**** Text passage ****

TLbind 1.3 - professional controls made easy (now w/ mouse!)
Re: TLbind - making professional control schemes easy
Put me on your small dingy of non-conformity.
Re: TLbind - making professional control schemes easy
Awesome library! I was going to roll my own solution, but yours is a lot simpler.
I've found some really weird behavior that I think is related to having only keyboard or only joystick input enabled. I've thrown together a quick test LÖVE program to show what I'm talking about, as well as some fixes.
https://gist.github.com/1744602
The program basically just dumps input info to the screen. On control press, the relevant control text flashes green for one frame, and red on control release. I have it set up with one "player" who uses the keyboard, and one who uses a joystick, using two separate instances of TLbind.
The keyboard-only player does not have any analog inputs, but "left" and "right" are mapped to the "horizontal" analog, and same with up/down/vertical. With TLbind v1.07, releasing a direction does not actually register.
The joystick-only player has analog inputs and hats, which bring their own oddities. Up/down/left/right/horizontal/vertical do not trigger key presses or releases at all, though their values change. Also, up/down/left/right are set to nil instead of false on release.
I included a TLbind_custom.lua which solves the above problems*. See what you think!

**** Record list ****

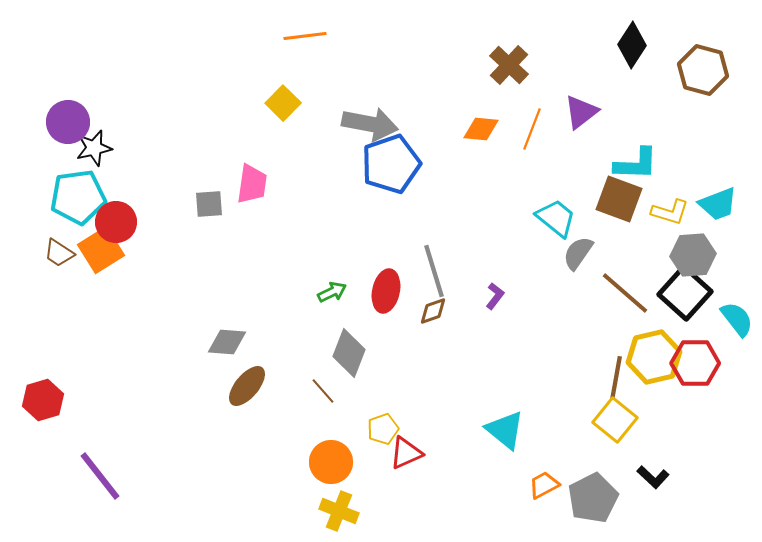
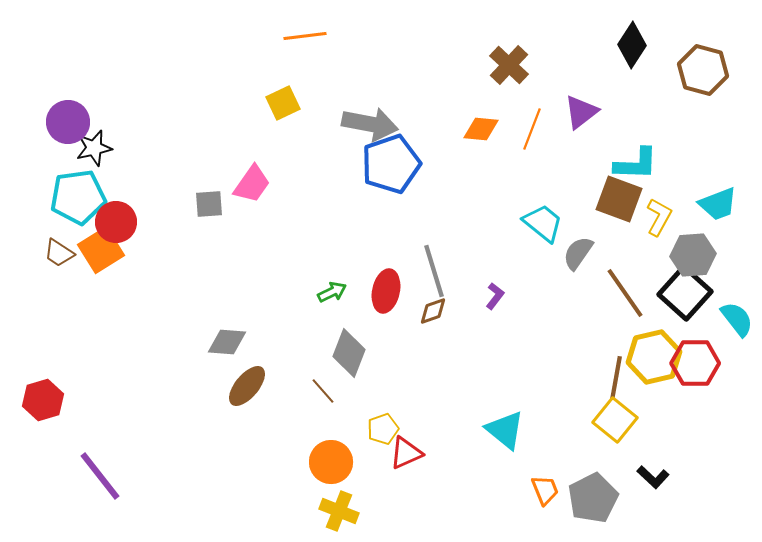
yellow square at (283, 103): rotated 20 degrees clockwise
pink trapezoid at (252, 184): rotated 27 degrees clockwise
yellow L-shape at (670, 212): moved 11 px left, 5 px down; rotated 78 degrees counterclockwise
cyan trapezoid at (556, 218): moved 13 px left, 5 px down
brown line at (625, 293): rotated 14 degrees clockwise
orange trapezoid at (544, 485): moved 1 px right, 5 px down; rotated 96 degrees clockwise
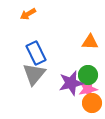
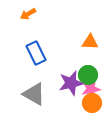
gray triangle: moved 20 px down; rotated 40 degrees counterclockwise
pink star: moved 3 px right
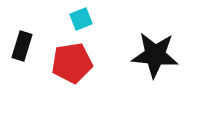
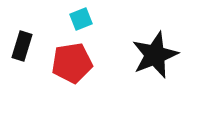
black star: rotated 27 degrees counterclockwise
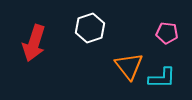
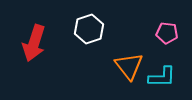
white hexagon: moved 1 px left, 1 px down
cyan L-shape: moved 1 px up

****

Please write what comes next in the TLbind forum post, picking up after its final sentence. You can leave the data aside; it plays no part here.

Expected answer
*I also cleared out the default bindings, which shouldn't affect anything. Seems kind of weird to me to include game-specific example defaults straight in the middle of the library source, though... End users (like me!) shouldn't have to edit the library source imho.
I've found some really weird behavior that I think is related to having only keyboard or only joystick input enabled. I've thrown together a quick test LÖVE program to show what I'm talking about, as well as some fixes.
https://gist.github.com/1744602
The program basically just dumps input info to the screen. On control press, the relevant control text flashes green for one frame, and red on control release. I have it set up with one "player" who uses the keyboard, and one who uses a joystick, using two separate instances of TLbind.
The keyboard-only player does not have any analog inputs, but "left" and "right" are mapped to the "horizontal" analog, and same with up/down/vertical. With TLbind v1.07, releasing a direction does not actually register.
The joystick-only player has analog inputs and hats, which bring their own oddities. Up/down/left/right/horizontal/vertical do not trigger key presses or releases at all, though their values change. Also, up/down/left/right are set to nil instead of false on release.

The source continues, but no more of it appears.